:: WHAT THE EXERCISE ASKS ::
Output only the entries, exactly as given, without the pictures.

Document layout detection data:
□ □ □ □ □ □ □

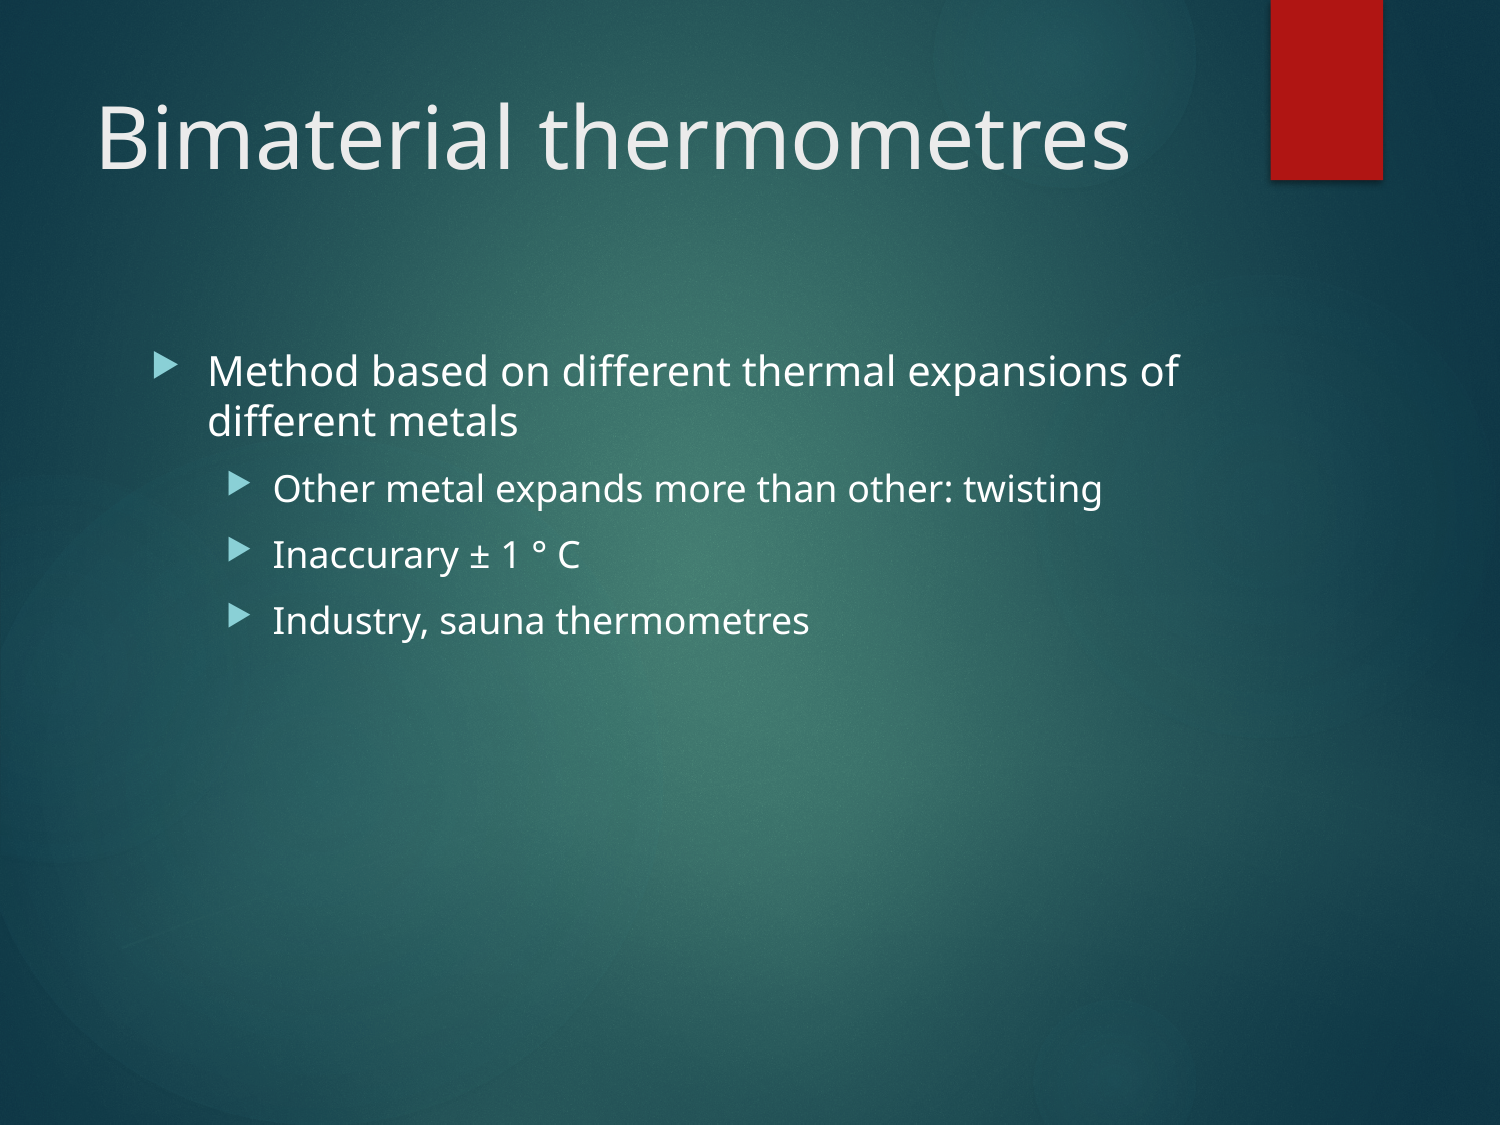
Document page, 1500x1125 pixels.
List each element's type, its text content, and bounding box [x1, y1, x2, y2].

title Bimaterial thermometres [79, 74, 1237, 304]
list Method based on different thermal expansions of different metals Other metal expands more than other: twisting Inaccurary ± 1 ° C Industry, sauna thermometres [135, 336, 1237, 1025]
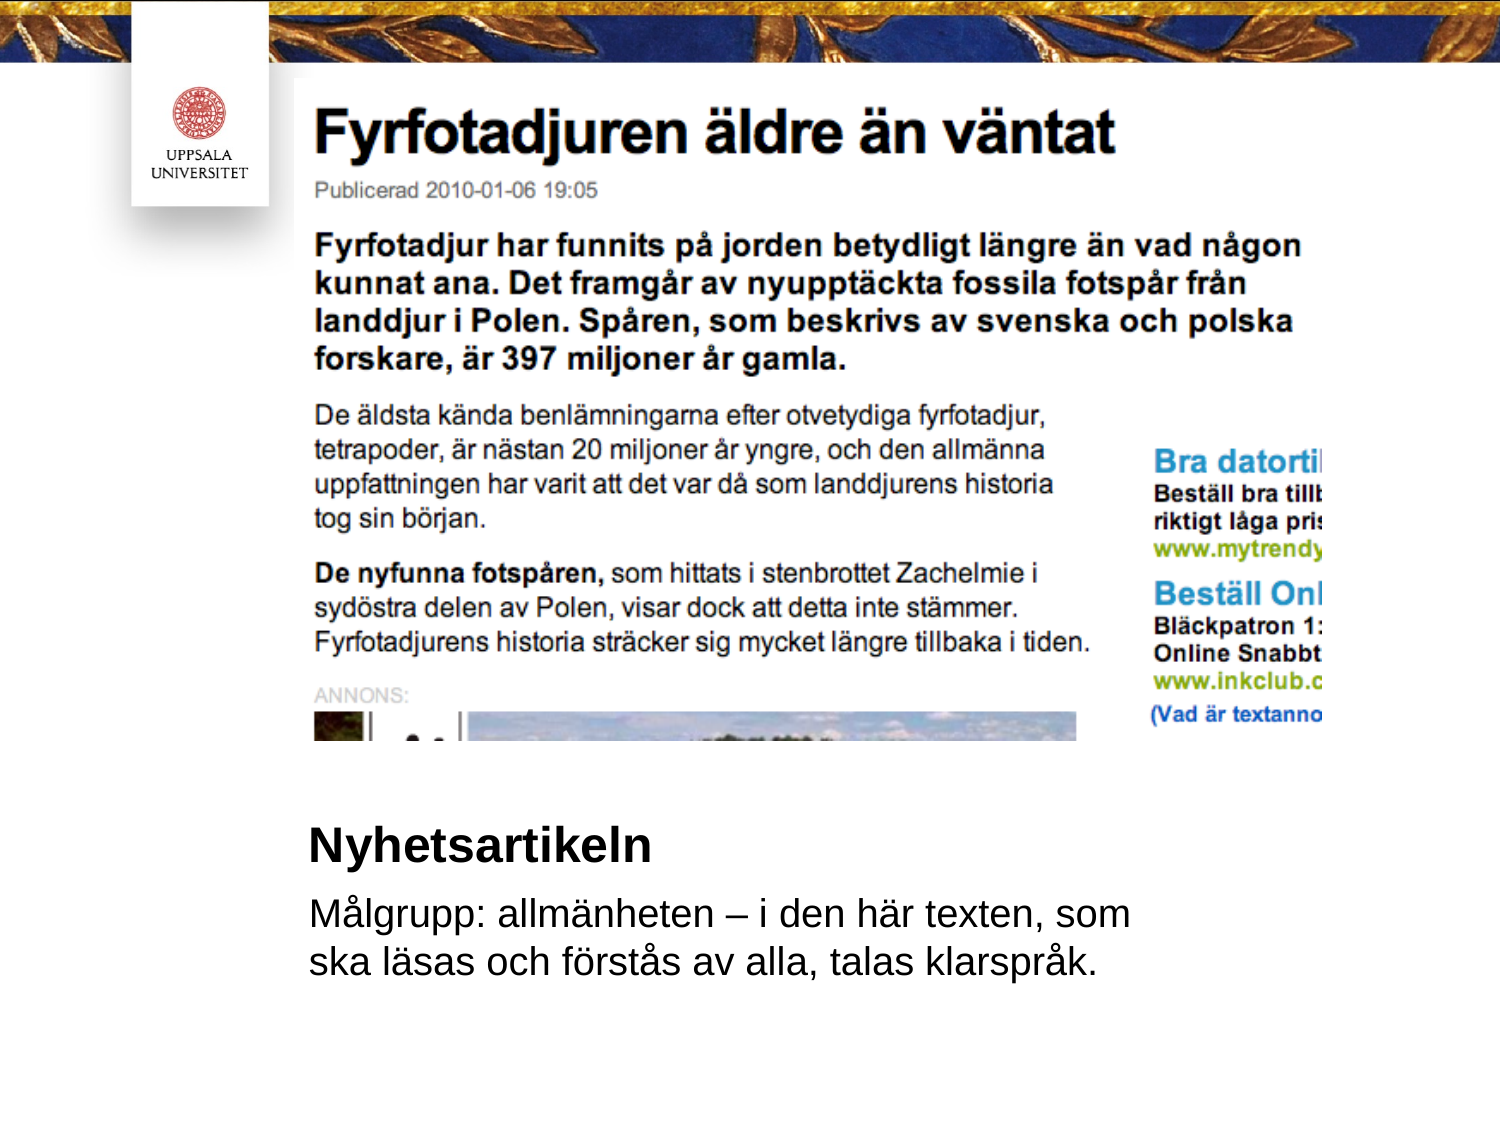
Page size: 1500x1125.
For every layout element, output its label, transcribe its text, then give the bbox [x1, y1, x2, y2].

picture [0, 0, 1500, 1125]
title Nyhetsartikeln [294, 787, 1194, 880]
list Målgrupp: allmänheten – i den här texten, som ska läsas och förstås av alla, talas klarspråk. [294, 880, 1194, 1013]
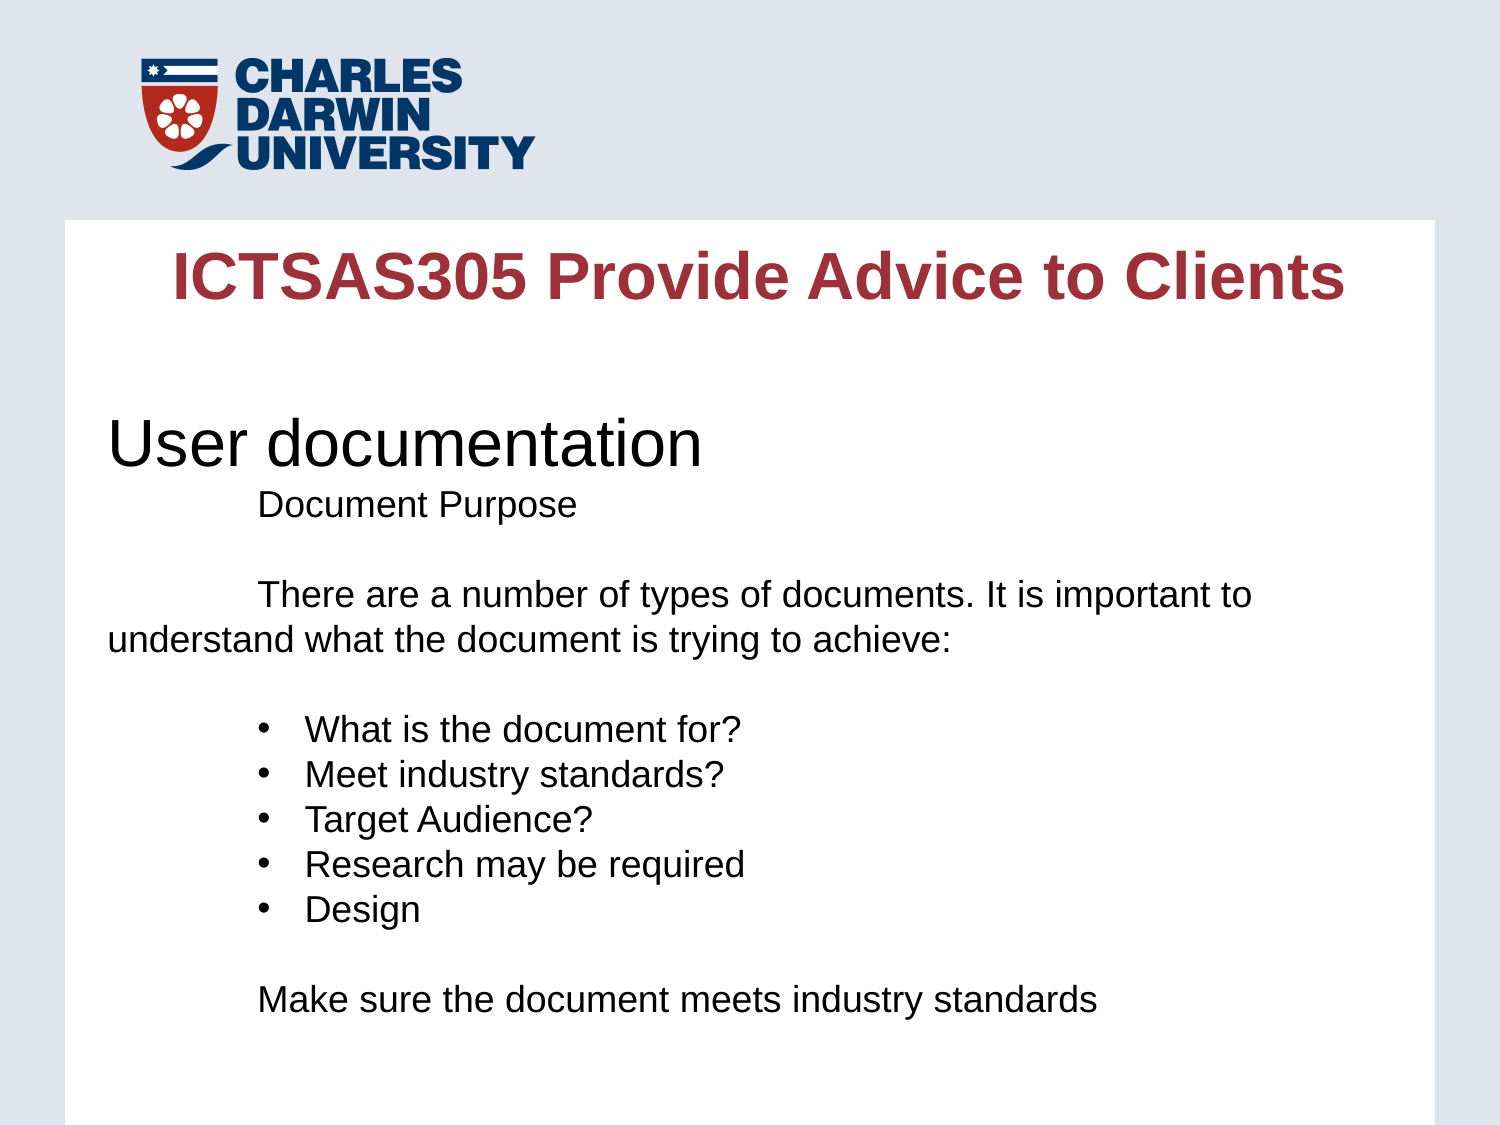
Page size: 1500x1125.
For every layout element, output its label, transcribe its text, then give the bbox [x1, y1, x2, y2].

picture [0, 0, 1500, 1125]
list ICTSAS305 Provide Advice to Clients [92, 224, 1427, 324]
text_box User documentation Document Purpose There are a number of types of documents. It is important to understand what the document is trying to achieve: What is the document for? Meet industry standards? Target Audience? Research may be required Design Make sure the document meets industry standards [92, 392, 1404, 1028]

□ □ □ □ □ □ □

:: OUTPUT ::
Document page, 1500x1125 pixels.
List each element's type, its text content, and bounding box [x1, y1, x2, y2].

title Bimaterial thermometres [79, 74, 1237, 304]
list Method based on different thermal expansions of different metals Other metal expands more than other: twisting Inaccurary ± 1 ° C Industry, sauna thermometres [135, 336, 1237, 1025]
Page size: 1500x1125.
For every layout element, output its label, transcribe its text, then give the bbox [x1, y1, x2, y2].

picture [0, 0, 1500, 1125]
title Nyhetsartikeln [294, 787, 1194, 880]
list Målgrupp: allmänheten – i den här texten, som ska läsas och förstås av alla, talas klarspråk. [294, 880, 1194, 1013]
Page size: 1500x1125.
For every layout element, output its label, transcribe its text, then give the bbox [x1, y1, x2, y2].

picture [0, 0, 1500, 1125]
list ICTSAS305 Provide Advice to Clients [92, 224, 1427, 324]
text_box User documentation Document Purpose There are a number of types of documents. It is important to understand what the document is trying to achieve: What is the document for? Meet industry standards? Target Audience? Research may be required Design Make sure the document meets industry standards [92, 392, 1404, 1028]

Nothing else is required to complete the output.